This means that many of the old approaches don't work, because time locality is such a core assumption underlying all of them. The best you can do is really a very large pool of very fast ram.
In the long term, compute is probably going to move towards the memory.
The main blocker with swapping is not even the limited bandwidth, it's actually the extreme write workload on data elements such as the per-layer model activations - and, to a much lesser extent, the KV-cache. In contrast, there are elements such as inactive experts for highly sparse MoE models, where swapping makes sense since any given expert will probably be unused. You're better off using that VRAM/RAM for something else. So the logic of "reserve VRAM for the highest-value uses, use system RAM as a second tier, finally use storage as a last resort or for read-only data" is still quite valid.

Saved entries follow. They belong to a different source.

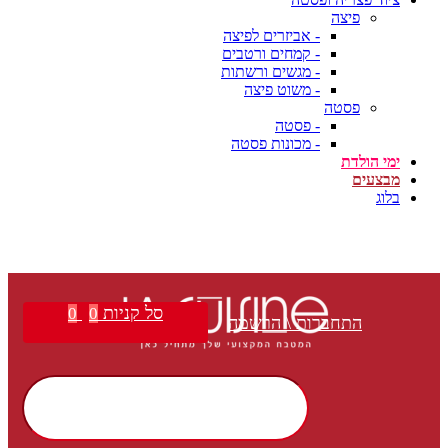
פיצה
- אביזרים לפיצה
- קמחים ורטבים
- מגשים ורשתות
- משוט פיצה
פסטה
- פסטה
- מכונות פסטה
ימי הולדת
מבצעים
בלוג
סל קניות
0
0
התחברות \ הרשמה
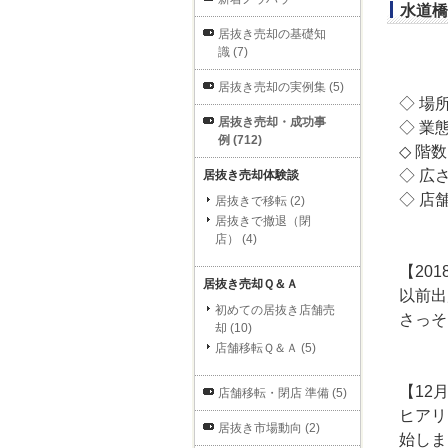
水道橋
居抜き売却の基礎知
識 (7)
居抜き売却の実例集 (5)
◇ 場
居抜き売却・成功事
◇ 業
例 (712)
◇ 階
◇ 広さ
居抜き売却体験談
◇ 店
居抜きで移転 (2)
居抜きで撤退（閉
店） (4)
【201
居抜き売却Ｑ＆Ａ
以前出
初めての居抜き店舗売
さっそ
却 (10)
店舗移転Ｑ＆Ａ (5)
【12
店舗移転・閉店 準備 (5)
ヒアリ
居抜き市場動向 (2)
始しま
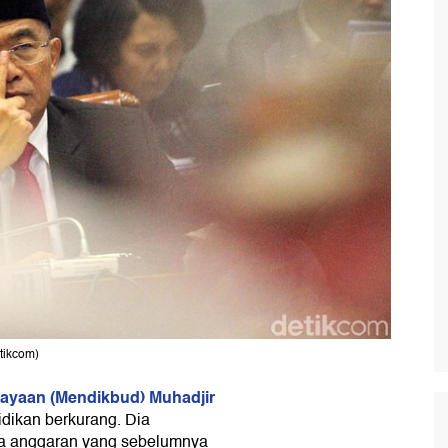
tikcom)
ayaan (Mendikbud) Muhadjir
dikan berkurang. Dia
na anggaran yang sebelumnya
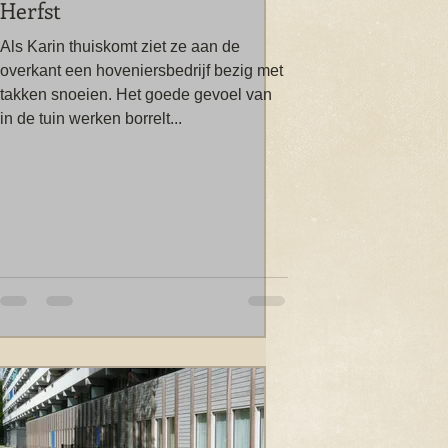
Herfst
Als Karin thuiskomt ziet ze aan de
overkant een hoveniersbedrijf bezig met
takken snoeien. Het goede gevoel van
in de tuin werken borrelt...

How do get the weights for the right set of experts for a given batch of tokens into fast memory at the right time?
The activated experts is only available after routing, at which point you need the weights immediately and will have very poor performance if they are across PCIe
Once your model is large enough you'll have to eat the offload cost for something, and it might as well be something where most of that VRAM footprint isn't even used. For current models, inactive experts arguably fit that description best. Of course, it may be the case that shifting that part of the graph to CPU compute is a better deal than paying the CPU-to-GPU cost for the active weights and computing on GPU; that's how llama.cpp does it.